PriorityParameters = (null)
PrioritySiteFactorParameters = (null)
PrioritySiteFactorPlugin = (null)
PriorityDecayHalfLife = 10-12:00:00
PriorityCalcPeriod = 00:05:00
PriorityFavorSmall = No
PriorityFlags = ACCRUE_ALWAYS,CALCULATE_RUNNING
PriorityMaxAge = 14-00:00:00
PriorityUsageResetPeriod = NONE
PriorityType = priority/multifactor
PriorityWeightAge = 1000
PriorityWeightAssoc = 0
PriorityWeightFairShare = 10000
PriorityWeightJobSize = 1000
PriorityWeightPartition = 0
PriorityWeightQOS = 0
PriorityWeightTRES = CPU=1000,Mem=1000,GRES/gpu=10000
This tells us that the primary factor in computing job priority is FairShare (10x higher than other measures!), otherwise known as how much compute you have used recently.

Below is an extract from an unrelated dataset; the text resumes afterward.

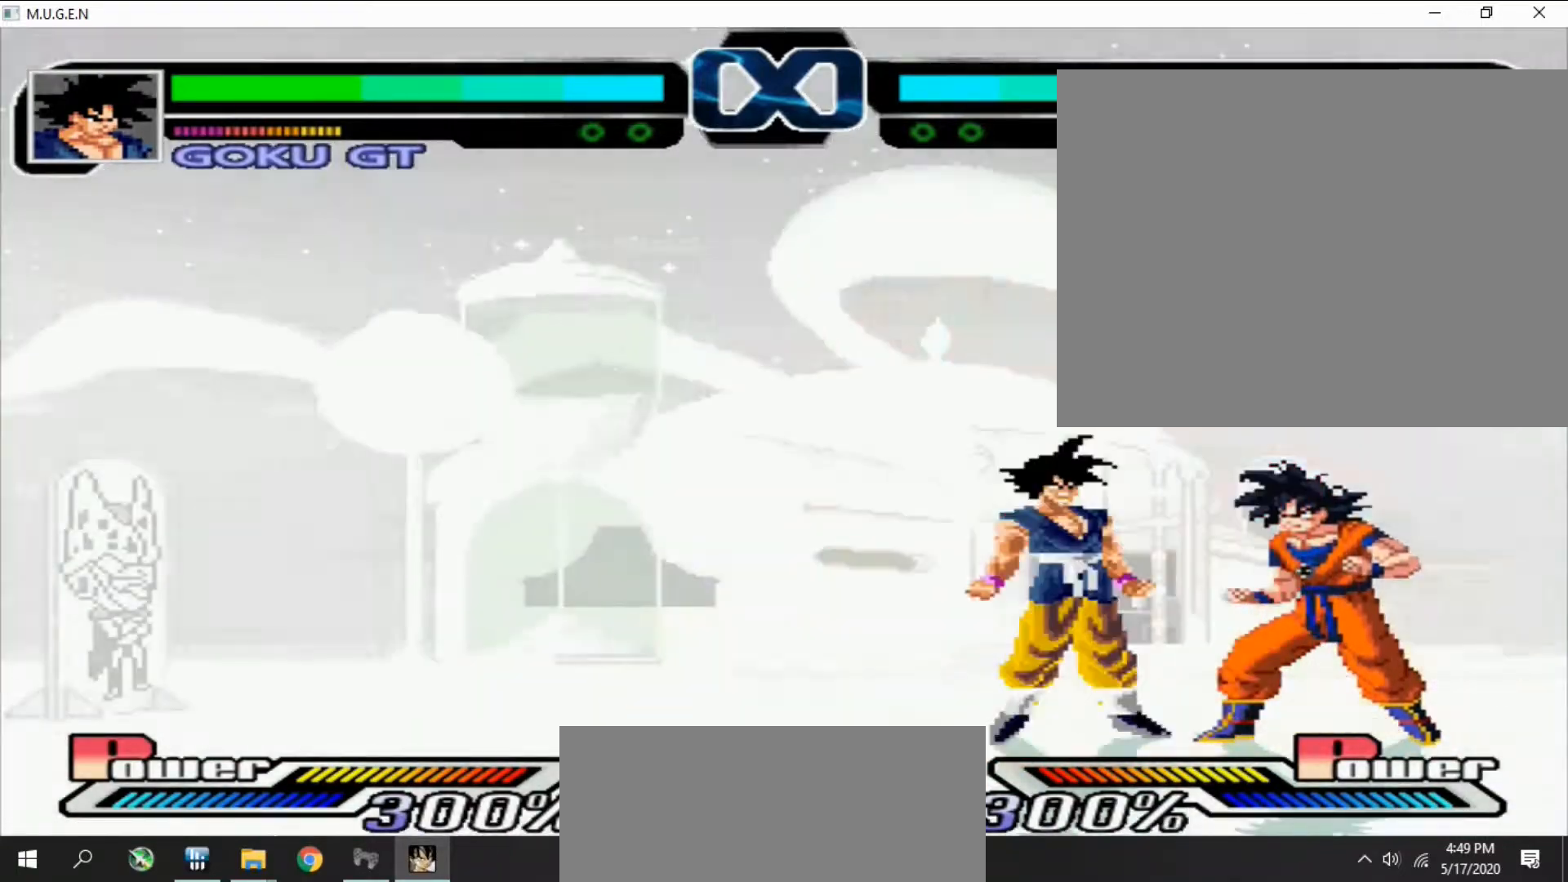
{"buttons": [], "events": [[33, "DPAD_RIGHT", "down"], [67, "DPAD_RIGHT", "up"], [100, "DPAD_RIGHT", "down"], [133, "DPAD_RIGHT", "up"], [167, "DPAD_RIGHT", "down"], [200, "DPAD_RIGHT", "up"], [233, "DPAD_RIGHT", "down"], [267, "DPAD_RIGHT", "up"], [300, "DPAD_RIGHT", "down"], [333, "DPAD_RIGHT", "up"]]}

To determine your fair share run sshare
, however if you want to compare your fairshare to other users consider running sshare --all
.
For specific information about jobs currently in the queue, let’s run sprio -l
.
This will tell us the priority of each job as well as the component parts of the priority.
If the cluster is busy and your fairshare is low, there are two things you can do (a) wait. After 2 weeks, you Age Priority will max out, raising your job priority to at least 1000 regardless of your fairshare priority.
If on the other hand you want your job to run now, consider allocating a full node. JobSize is part of your job priority calculation and so larger jobs will run slightly faster.
If you are going to allocate a full node, make sure you are actually using it! We don’t want to waste cluster resources!